▶ **Exercise requirements**
Find each line in the records below that contains the word "common", and copy it out.

▶ **Records shown**
-=-=-

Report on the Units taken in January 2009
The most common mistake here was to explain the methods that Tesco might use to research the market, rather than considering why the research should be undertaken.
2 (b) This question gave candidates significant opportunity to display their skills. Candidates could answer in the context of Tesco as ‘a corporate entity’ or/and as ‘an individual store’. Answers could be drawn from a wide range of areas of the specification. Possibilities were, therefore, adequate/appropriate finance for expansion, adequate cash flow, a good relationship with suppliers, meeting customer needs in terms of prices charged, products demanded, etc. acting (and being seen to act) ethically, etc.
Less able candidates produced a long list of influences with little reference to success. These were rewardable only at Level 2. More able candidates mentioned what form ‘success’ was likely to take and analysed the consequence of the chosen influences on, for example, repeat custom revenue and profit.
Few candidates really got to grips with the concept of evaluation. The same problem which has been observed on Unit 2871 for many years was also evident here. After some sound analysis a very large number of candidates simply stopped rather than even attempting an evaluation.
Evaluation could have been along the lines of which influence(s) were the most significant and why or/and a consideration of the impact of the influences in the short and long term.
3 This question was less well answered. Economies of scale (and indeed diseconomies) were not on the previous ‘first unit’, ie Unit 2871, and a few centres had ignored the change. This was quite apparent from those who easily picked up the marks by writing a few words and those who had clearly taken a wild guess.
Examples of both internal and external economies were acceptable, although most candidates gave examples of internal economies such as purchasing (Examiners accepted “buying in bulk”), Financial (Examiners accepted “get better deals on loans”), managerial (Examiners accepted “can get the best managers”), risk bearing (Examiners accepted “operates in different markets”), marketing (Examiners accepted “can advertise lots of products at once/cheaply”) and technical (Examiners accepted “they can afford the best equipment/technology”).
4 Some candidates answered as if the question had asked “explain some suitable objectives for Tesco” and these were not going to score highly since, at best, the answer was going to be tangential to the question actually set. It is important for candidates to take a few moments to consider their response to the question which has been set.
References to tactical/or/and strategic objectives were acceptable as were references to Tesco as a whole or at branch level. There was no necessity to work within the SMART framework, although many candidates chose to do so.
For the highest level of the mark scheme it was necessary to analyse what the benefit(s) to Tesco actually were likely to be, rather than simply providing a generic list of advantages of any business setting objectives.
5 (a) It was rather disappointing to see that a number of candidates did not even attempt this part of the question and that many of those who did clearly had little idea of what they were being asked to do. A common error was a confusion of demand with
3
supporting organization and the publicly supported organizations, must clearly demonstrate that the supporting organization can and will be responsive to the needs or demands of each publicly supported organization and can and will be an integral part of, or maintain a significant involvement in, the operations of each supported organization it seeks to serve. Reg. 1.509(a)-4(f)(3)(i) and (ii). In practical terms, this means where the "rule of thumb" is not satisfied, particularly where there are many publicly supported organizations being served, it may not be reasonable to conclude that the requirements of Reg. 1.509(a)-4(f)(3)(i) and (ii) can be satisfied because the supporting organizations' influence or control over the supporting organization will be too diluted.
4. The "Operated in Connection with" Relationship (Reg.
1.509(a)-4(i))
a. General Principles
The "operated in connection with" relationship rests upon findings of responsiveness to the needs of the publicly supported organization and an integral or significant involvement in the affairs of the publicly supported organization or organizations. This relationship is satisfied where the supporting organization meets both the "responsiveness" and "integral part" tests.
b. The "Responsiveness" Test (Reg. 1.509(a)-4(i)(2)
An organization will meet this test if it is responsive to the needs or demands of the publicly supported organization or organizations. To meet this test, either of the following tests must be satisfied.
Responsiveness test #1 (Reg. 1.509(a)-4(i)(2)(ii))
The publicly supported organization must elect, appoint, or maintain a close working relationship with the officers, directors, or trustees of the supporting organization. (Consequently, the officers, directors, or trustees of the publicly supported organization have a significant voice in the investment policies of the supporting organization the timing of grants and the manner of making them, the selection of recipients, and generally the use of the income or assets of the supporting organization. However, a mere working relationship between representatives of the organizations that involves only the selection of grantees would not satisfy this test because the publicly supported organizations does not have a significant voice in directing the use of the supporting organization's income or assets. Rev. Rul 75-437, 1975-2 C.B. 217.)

-=-=-

▶ **Problem solution**
The most common mistake here was to explain the methods that Tesco might use to research the market, rather than considering why the research should be undertaken.
5 (a) It was rather disappointing to see that a number of candidates did not even attempt this part of the question and that many of those who did clearly had little idea of what they were being asked to do. A common error was a confusion of demand with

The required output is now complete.